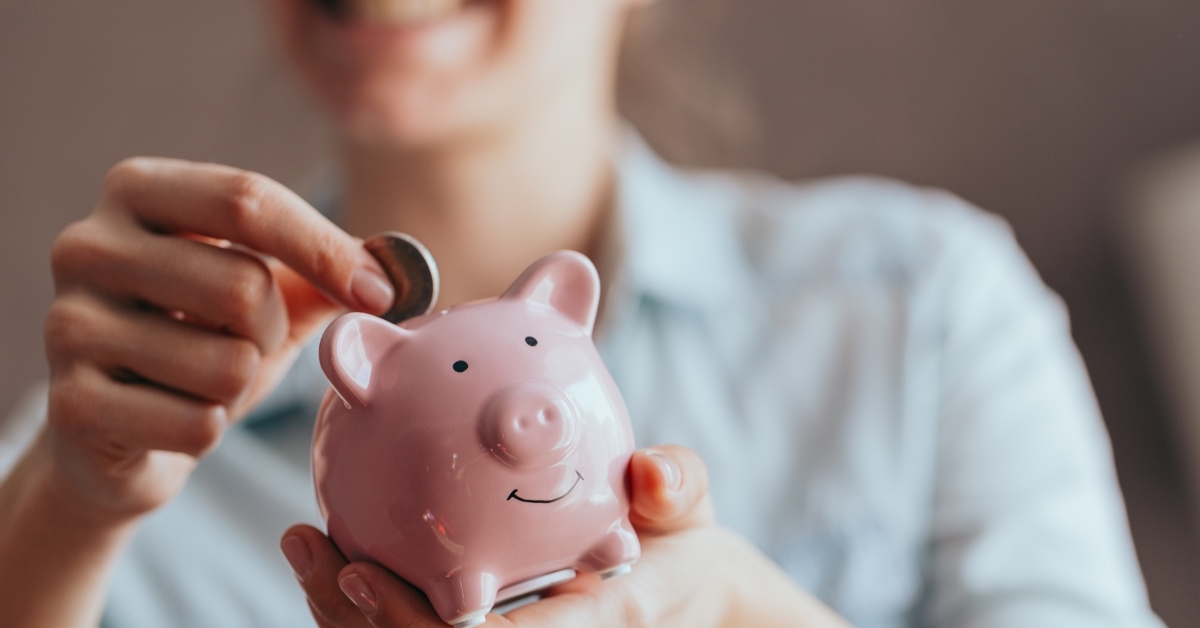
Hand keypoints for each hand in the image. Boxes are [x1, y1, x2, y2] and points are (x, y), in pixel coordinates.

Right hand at [42, 158, 394, 519]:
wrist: (119, 432)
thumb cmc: (203, 341)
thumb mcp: (270, 292)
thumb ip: (330, 269)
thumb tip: (400, 271)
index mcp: (139, 192)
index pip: (248, 199)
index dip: (325, 248)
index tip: (380, 295)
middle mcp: (87, 245)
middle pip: (244, 286)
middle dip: (272, 333)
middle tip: (244, 345)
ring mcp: (65, 325)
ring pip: (226, 364)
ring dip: (239, 387)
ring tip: (201, 382)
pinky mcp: (68, 405)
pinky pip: (196, 425)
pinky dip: (208, 432)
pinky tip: (173, 419)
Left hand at [283, 446, 851, 627]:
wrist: (680, 595)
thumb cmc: (679, 548)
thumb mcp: (690, 513)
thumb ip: (677, 487)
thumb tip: (651, 467)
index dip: (416, 625)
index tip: (362, 573)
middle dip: (358, 618)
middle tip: (313, 548)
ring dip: (345, 610)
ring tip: (304, 543)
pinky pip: (420, 626)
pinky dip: (367, 602)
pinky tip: (335, 548)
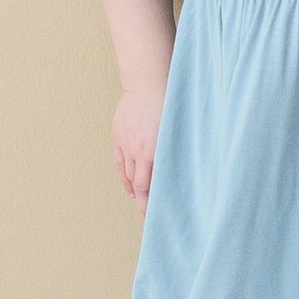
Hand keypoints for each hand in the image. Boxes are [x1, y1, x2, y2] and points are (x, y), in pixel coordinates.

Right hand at [112, 85, 166, 215]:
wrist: (148, 83)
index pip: (146, 188)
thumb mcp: (177, 132)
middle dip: (143, 200)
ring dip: (134, 189)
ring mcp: (125, 143)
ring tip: (141, 200)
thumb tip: (181, 172)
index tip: (153, 215)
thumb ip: (174, 153)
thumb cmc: (170, 104)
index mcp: (151, 152)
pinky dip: (124, 176)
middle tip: (150, 212)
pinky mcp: (118, 136)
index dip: (148, 204)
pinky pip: (119, 162)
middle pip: (136, 183)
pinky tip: (129, 184)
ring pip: (127, 174)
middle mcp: (136, 151)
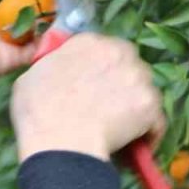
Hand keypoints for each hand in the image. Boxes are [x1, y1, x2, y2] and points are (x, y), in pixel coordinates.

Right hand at [10, 32, 166, 162]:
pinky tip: (137, 146)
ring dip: (136, 106)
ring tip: (122, 129)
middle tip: (109, 106)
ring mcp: (137, 77)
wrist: (60, 142)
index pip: (105, 48)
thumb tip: (60, 72)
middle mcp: (118, 51)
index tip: (96, 86)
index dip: (102, 69)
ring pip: (145, 90)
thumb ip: (54, 66)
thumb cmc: (38, 113)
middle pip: (129, 64)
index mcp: (88, 42)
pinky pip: (156, 120)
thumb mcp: (32, 76)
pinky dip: (149, 133)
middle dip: (123, 83)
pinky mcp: (150, 104)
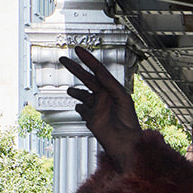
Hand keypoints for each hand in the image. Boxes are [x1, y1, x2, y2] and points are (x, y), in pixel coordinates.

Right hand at [58, 45, 142, 171]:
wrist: (126, 142)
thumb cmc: (129, 121)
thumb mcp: (121, 97)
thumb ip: (109, 84)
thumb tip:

──────────

• _EXERCISE PROMPT_
Set all of the records down once more, letter for letter, with the images removed.

• _SOLUTION FOR THIS EXERCISE_
Hand keypoints for each hand in the image. Boxes are [x1, y1, x2, y2] and points are (x, y), in pixel coordinates.

Right hand at [42, 158, 394, 519]:
wrist: (119, 432)
thumb cmc: (203, 341)
thumb mcp: (270, 292)
thumb ip: (330, 269)
thumb tip: (400, 271)
index mcp: (139, 192)
index pip: (248, 199)
index dip: (325, 248)
index tip: (380, 295)
middle mcp: (87, 245)
middle pip: (244, 286)
middle dip: (272, 333)
middle tip: (244, 345)
ring mcp: (65, 325)
ring pip: (226, 364)
ring dip: (239, 387)
ring tip: (201, 382)
pinky mcp: (68, 405)
pinky pip: (196, 425)
pinky dip: (208, 432)
pinky tip: (173, 419)
Left hand at [283, 446, 851, 627]:
wrist: (680, 595)
thumb cmc: (679, 548)
thumb mcp: (690, 513)
thumb ip: (677, 487)
thumb tip: (651, 467)
index dip: (416, 625)
index tip: (362, 573)
middle dip: (358, 618)
middle tip: (313, 548)
ring dip: (345, 610)
ring tip: (304, 543)
pinky pip: (420, 626)
pinky dip: (367, 602)
pinky tip: (335, 548)
Hand keypoints for each hand in the image. Boxes are [x1, y1, x2, y2] and points are (x, y), in pixel coordinates.

Right hand at [112, 85, 166, 215]:
wrist: (148, 83)
index pip: (146, 188)
thumb mcp: (177, 132)
middle dip: (143, 200)
ring dip: (134, 189)
ring mcp: (125, 143)
ring tip: (141, 200)
thumb tip: (181, 172)
index tip: (153, 215)
thumb ip: (174, 153)
thumb cmc: (170, 104)
index mcp: (151, 152)
pinky dip: (124, 176)
middle tip: (150, 212)
pinky mcp: (118, 136)
index dip: (148, 204)
pinky pip: (119, 162)
middle pip: (136, 183)
pinky tip: (129, 184)
ring pip: (127, 174)
middle mcp: (136, 151)
Hand keypoints for each hand in the image. Boxes are [x1, y1, x2, y2] and points are (x, y), in pixel coordinates.

Right hand at [10, 32, 166, 162]:
pinky tip: (137, 146)
ring dip: (136, 106)
ring tip: (122, 129)
middle tip: (109, 106)
ring mcp: (137, 77)
wrist: (60, 142)
index pip: (105, 48)
thumb tip: (60, 72)
middle mcp: (118, 51)
index tip: (96, 86)
index dip: (102, 69)
ring pip: (145, 90)
thumb ip: (54, 66)
thumb cmc: (38, 113)
middle pip: (129, 64)
index mcp: (88, 42)
pinky pip: (156, 120)
thumb mcp: (32, 76)
pinky dip: (149, 133)
middle dip: (123, 83)
pinky mcp: (150, 104)
Hand keypoints for each hand in the image. Boxes are [x1, y1, x2, y2] and points are (x, y), in pixel coordinates.

Right hand at [58, 45, 142, 171]:
wrist: (126, 142)
thumb cmc: (129, 121)
thumb mcp: (121, 97)
thumb ip: (109, 84)
thumb tip:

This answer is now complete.